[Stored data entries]
•••••

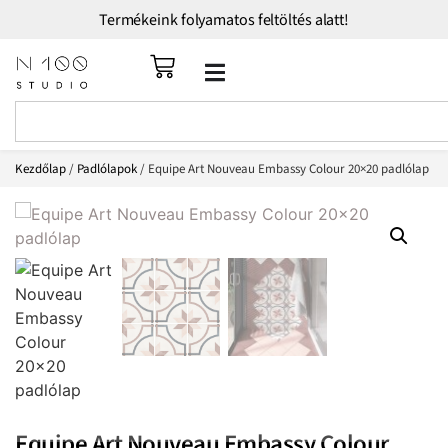
Termékeink folyamatos feltöltés alatt!
Kezdőlap
/
Padlólapok
/ Equipe Art Nouveau Embassy Colour 20×20 padlólap
Equipe Art Nouveau Embassy Colour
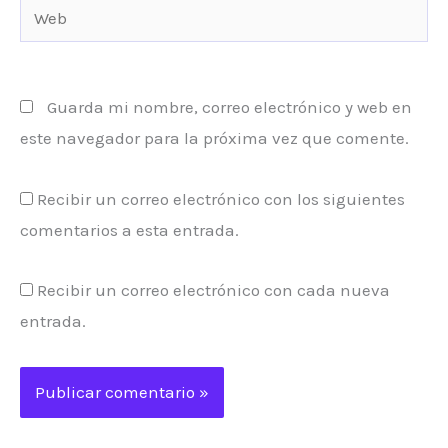
Web
Guarda mi nombre, correo electrónico y web en
este navegador para la próxima vez que comente.
Recibir un correo electrónico con los siguientes
comentarios a esta entrada.
Recibir un correo electrónico con cada nueva
entrada.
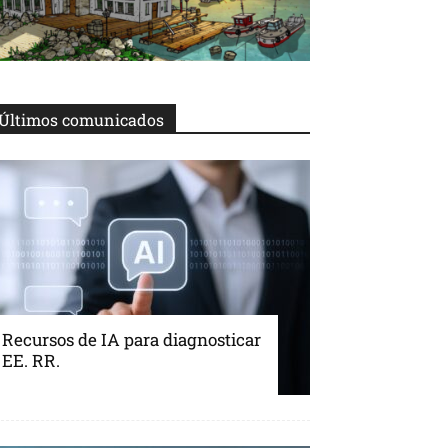
Últimos comunicados
Recursos de IA para diagnosticar
EE. RR.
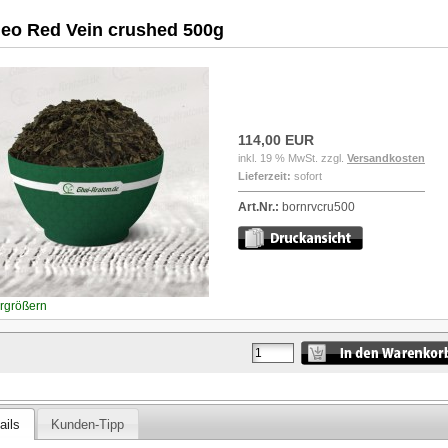
eo Red Vein crushed 500g
114,00 EUR
inkl. 19 % MwSt. zzgl.
Versandkosten
Lieferzeit:
sofort
Art.Nr.:
bornrvcru500
ergrößern
ails
Kunden-Tipp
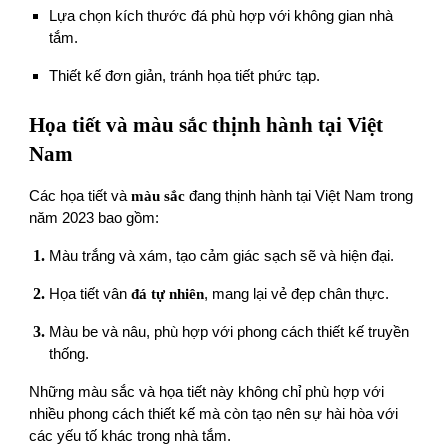
Lựa chọn kích thước đá phù hợp với không gian nhà
tắm.
Thiết kế đơn giản, tránh họa tiết phức tạp.
Họa tiết và màu sắc thịnh hành tại Việt
Nam
Các họa tiết và
màu sắc
đang thịnh hành tại Việt Nam trong
năm 2023 bao gồm:
Màu trắng và xám, tạo cảm giác sạch sẽ và hiện đại.
Họa tiết vân
đá tự nhiên
, mang lại vẻ đẹp chân thực.
Màu be và nâu, phù hợp với phong cách thiết kế truyền
thống.
Những màu sắc và họa tiết này không chỉ phù hợp với
nhiều phong cách thiết kế mà còn tạo nên sự hài hòa với
các yếu tố khác trong nhà tắm.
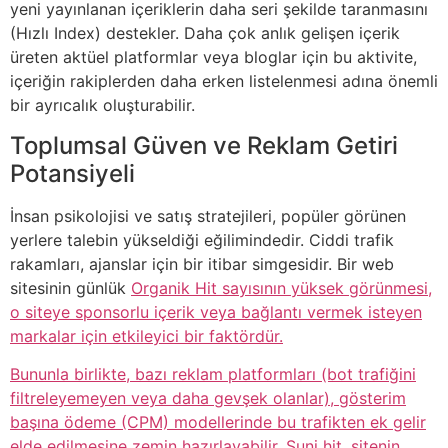
yeni yayınlanan içeriklerin daha seri şekilde taranmasını
(Hızlı Index) destekler. Daha çok anlık gelişen içerik
üreten aktüel platformlar veya bloglar için bu aktivite,
içeriğin rakiplerden daha erken listelenmesi adına önemli
bir ayrıcalık oluşturabilir.
Toplumsal Güven ve Reklam Getiri
Potansiyeli
İnsan psikolojisi ve satış stratejileri, popüler görünen
yerlere talebin yükseldiği eğilimindedir. Ciddi trafik
rakamları, ajanslar için bir itibar simgesidir. Bir web
sitesinin günlük
Organik Hit sayısının yüksek görünmesi,
o siteye sponsorlu içerik veya bağlantı vermek isteyen
markalar için etkileyici bir faktördür.
Bununla birlikte, bazı reklam platformları (bot trafiğini
filtreleyemeyen veya daha gevşek olanlar), gösterim
başına ödeme (CPM) modellerinde bu trafikten ek gelir
elde edilmesine zemin hazırlayabilir. Suni hit, sitenin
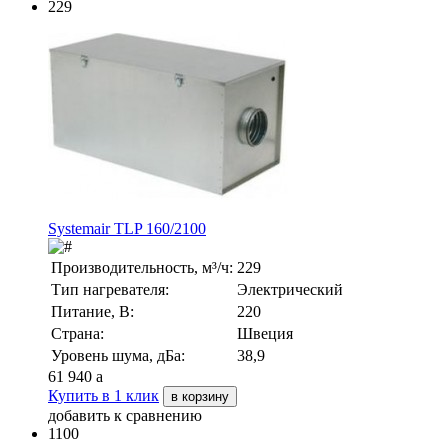
229
Systemair TLP 160/2100
Производительность, м³/ч:
229
Тип нагревателя:
Электрический
Питание, В:
220
Страна:
Швеция
Уровень шума, дБа:
38,9
61 940
a
Купить в 1 клик
в корзину
добавить к сравнению
1100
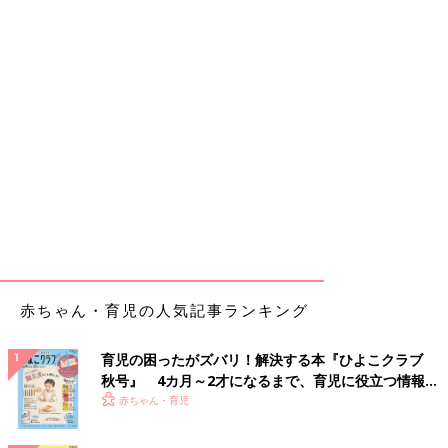
赤ちゃん・育児の人気記事ランキング
育児の困ったがズバリ！解決する本『ひよこクラブ
秋号』 4カ月～2才になるまで、育児に役立つ情報が
いっぱい！
赤ちゃん・育児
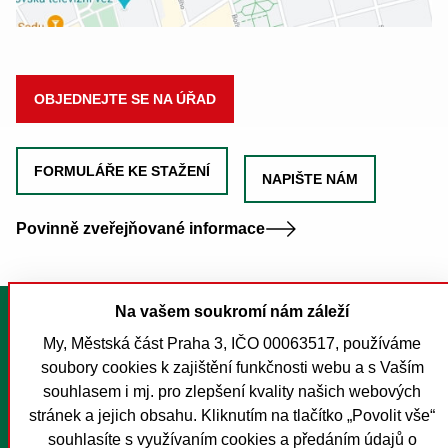
OBJEDNEJTE SE NA ÚŘAD
FORMULÁŘE KE STAŽENÍ
NAPIŠTE NÁM
Povinně zveřejňované informace
Na vašem soukromí nám záleží
Tisk stránky
My, Městská část Praha 3, IČO 00063517, používáme
Mapa stránek
soubory cookies k zajištění funkčnosti webu a s Vaším
Prohlášení o přístupnosti
souhlasem i mj. pro zlepšení kvality našich webových
Nastavení cookies
stránek a jejich obsahu. Kliknutím na tlačítko „Povolit vše“
souhlasíte s využívaním cookies a předáním údajů o
O MČ Praha 3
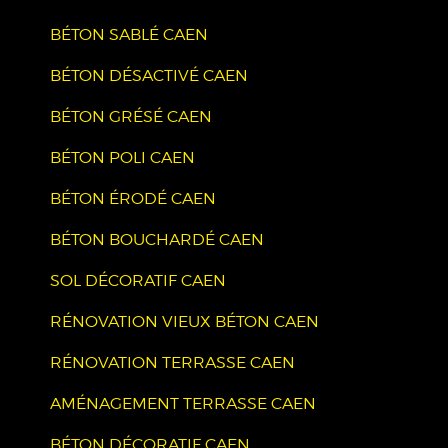
BÉTON SABLÉ CAEN
BÉTON DÉSACTIVÉ CAEN
BÉTON GRÉSÉ CAEN
BÉTON POLI CAEN
BÉTON ÉRODÉ CAEN
BÉTON BOUCHARDÉ CAEN
SOL DÉCORATIF CAEN
RÉNOVATION VIEUX BÉTON CAEN
RÉNOVATION TERRASSE CAEN
AMÉNAGEMENT TERRASSE CAEN
BÉTON DÉCORATIF CAEN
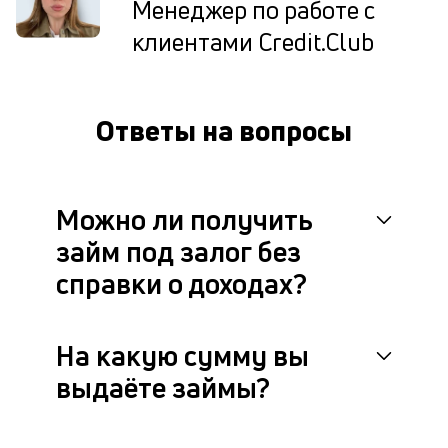
Менеджер по работе с
су
клиентами Credit.Club
и
пр
б
с
на
Ответы на вопросы
п
сд
П
Можно ли получить
о
займ под залог без
у
справки о доходах?
з
и
На какую сумму вы
и
выдаёте займы?
в
с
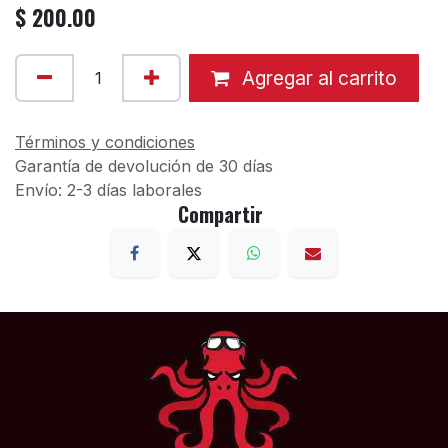
$
200.00
Agregar al carrito
Términos y condiciones
Garantía de devolución de 30 días
Envío: 2-3 días laborales
Compartir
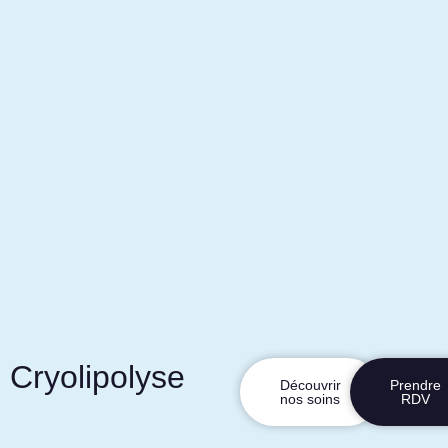
Cryolipolyse
Découvrir
Prendre
nos soins
RDV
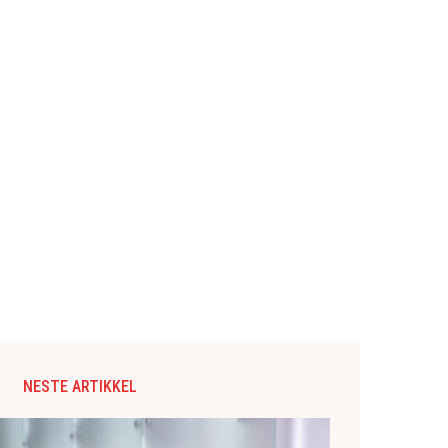
NESTE ARTIKKEL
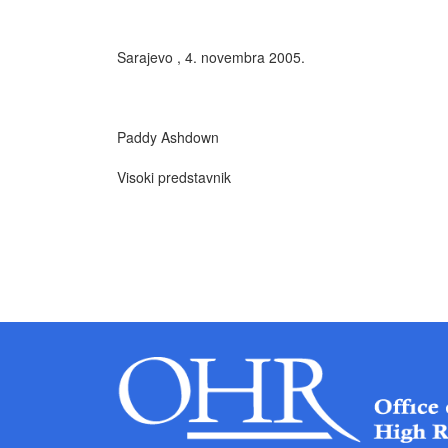
Sarajevo , 4. novembra 2005.
Paddy Ashdown
Visoki predstavnik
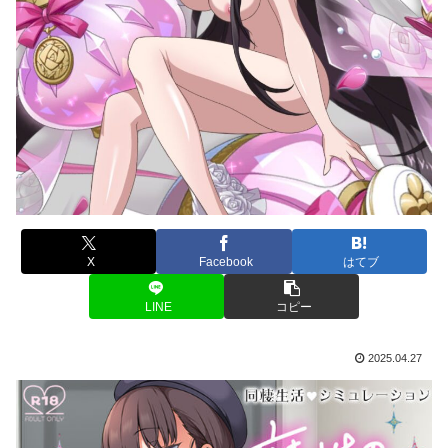
X
Facebook
はてブ
LINE
コピー
2025.04.27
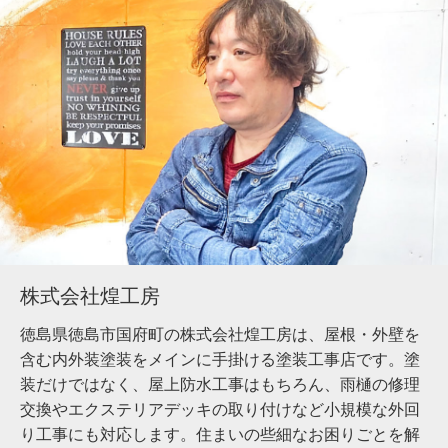
株式会社煌工房
徳島県徳島市国府町の株式会社煌工房は、屋根・外壁を
含む内外装塗装をメインに手掛ける塗装工事店です。塗
装だけではなく、屋上防水工事はもちろん、雨樋の修理
交換やエクステリアデッキの取り付けなど小規模な外回
り工事にも対応します。住まいの些細なお困りごとを解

•••••

§ Prompt
Put every line of text from all of the rows above into a single numbered list, skipping any blank lines. Leave the pictures out of the answer.

§ Reply to the exercise
1. Termékeink folyamatos feltöltés alatt!
2. Kezdőlap
3. /
4. Padlólapok
5. / Equipe Art Nouveau Embassy Colour 20×20 padlólap
6. Equipe Art Nouveau Embassy Colour
7. Web
8. Guarda mi nombre, correo electrónico y web en
9. este navegador para la próxima vez que comente.
10. Recibir un correo electrónico con los siguientes
11. comentarios a esta entrada.
12. Recibir un correo electrónico con cada nueva
13. entrada.
14. Últimos comunicados
15. Recursos de IA para diagnosticar
16. EE. RR.
17. eo Red Vein crushed 500g
18. 114,00 EUR
19. inkl. 19 % MwSt. zzgl.
20. Versandkosten
21. Lieferzeit:
22. sofort
23. Art.Nr.:
24. bornrvcru500
25. ergrößern
26. ails
27. Kunden-Tipp
28. Lựa chọn kích thước đá phù hợp với không gian nhà
29. tắm.
30. Thiết kế đơn giản, tránh họa tiết phức tạp.
31. Họa tiết và màu sắc thịnh hành tại Việt
32. Nam
33. Các họa tiết và
34. màu sắc
35. đang thịnh hành tại Việt Nam trong
36. năm 2023 bao gồm:
37. Màu trắng và xám, tạo cảm giác sạch sẽ và hiện đại.
38. Họa tiết vân
39. đá tự nhiên
40. , mang lại vẻ đẹp chân thực.
41. Màu be và nâu, phù hợp với phong cách thiết kế truyền
42. thống.
43. Những màu sắc và họa tiết này không chỉ phù hợp với
44. nhiều phong cách thiết kế mà còn tạo nên sự hài hòa với
45. các yếu tố khác trong nhà tắm.
46. yeni yayınlanan içeriklerin daha seri şekilde taranmasını
47. (Hızlı Index) destekler. Daha çok anlık gelişen içerik
48. üreten aktüel platformlar veya bloglar için bu aktivite,
49. içeriğin rakiplerden daha erken listelenmesi adına önemli
50. bir ayrıcalık oluşturabilir.
51. Toplumsal Güven ve Reklam Getiri
52. Potansiyeli
53. İnsan psikolojisi ve satış stratejileri, popüler görünen
54. yerlere talebin yükseldiği eğilimindedir. Ciddi trafik
55. rakamları, ajanslar için bir itibar simgesidir. Bir web
56. sitesinin günlük
57. Organik Hit sayısının yüksek görünmesi,
58. o siteye sponsorlu içerik veya bağlantı vermek isteyen
59. markalar için etkileyici bir faktördür.
60. Bununla birlikte, bazı reklam platformları (bot trafiğini
61. filtreleyemeyen veya daha gevşek olanlar), gösterim
62. başına ödeme (CPM) modellerinde bu trafikten ek gelir
63. elde edilmesine zemin hazırlayabilir. Suni hit, sitenin
64. 229
65. Systemair TLP 160/2100
66. Производительность, м³/ч:
67. 229
68. Тип нагревателя:
69. Электрический
70. Питание, В:
71. 220
72. Страна:
73. Швеция
74. Уровень шума, дБа:
75. 38,9
76. 61 940
77. a
78. Купить в 1 клик
79. в корзину
80. добавить к сравнению
81. 1100
82. 赤ちゃん・育児の人気記事ランキング
83. 育児の困ったがズバリ！解決する本『ひよこクラブ
84. 秋号』 4カ月～2才になるまで、育児に役立つ情報が
85. いっぱい！
86. 赤ちゃん・育児
87. OBJEDNEJTE SE NA ÚŘAD
88. FORMULÁŘE KE STAŽENÍ
89. NAPIŠTE NÁM
90. Povinně zveřejňované informace
91. Na vašem soukromí nám záleží
92. Tisk stránky
93. My, Městská část Praha 3, IČO 00063517, používáme
94. Mapa stránek
95. soubory cookies k zajištění funkčnosti webu a s Vaším
96. Prohlášení o přístupnosti
97. souhlasem i mj. pro zlepšení kvality našich webových
98. Nastavení cookies
99. stránek a jejich obsahu. Kliknutím na tlačítko „Povolit vše“
100. souhlasíte s využívaním cookies a předáním údajů o
101. O MČ Praha 3
102. BÉTON SABLÉ CAEN
103. BÉTON DÉSACTIVÉ CAEN
104. BÉTON GRÉSÉ CAEN
105. BÉTON POLI CAEN
106. BÉTON ÉRODÉ CAEN
107. BÉTON BOUCHARDÉ CAEN
108. SOL DÉCORATIF CAEN
109. RÉNOVATION VIEUX BÉTON CAEN
110. RÉNOVATION TERRASSE CAEN
111. AMÉNAGEMENT TERRASSE CAEN
112. BÉTON DÉCORATIF CAEN
113. Менеджер по работе с
114. су
115. клиентами Credit.Club
116. и
117. пр
118. б
119. с
120. на
121. Ответы на вопросы
122. п
123. сд
124. П
125. Можно ли получить
126. о
127. займ под залог без
128. у
129. справки о доходах?
130. з
131. и
132. На какую сумму вы
133. и
134. выдаёте займы?
135. в
136. с
137. $
138. 200.00
139. Agregar al carrito
140. Términos y condiciones
141. Garantía de devolución de 30 días
142. Envío: 2-3 días laborales
143. Compartir
144. Cryolipolyse
145. Découvrir
146. Prendre
147. nos soins
148. RDV
149. NESTE ARTIKKEL
150. Sarajevo , 4. novembra 2005.
151. Paddy Ashdown
152. Visoki predstavnik
153. X
154. Facebook
155. はてブ
156. LINE
157. コピー
158. 2025.04.27
159. 株式会社煌工房
160. 徳島県徳島市国府町の株式会社煌工房は、屋根・外壁を
161. 含む内外装塗装をメインに手掛ける塗装工事店です。塗
162. 装だけではなく、屋上防水工事はもちろん、雨樋の修理
163. 交換やエクステリアデッキの取り付けなど小規模な外回
164. り工事にも対応します。住まいの些細なお困りごとを解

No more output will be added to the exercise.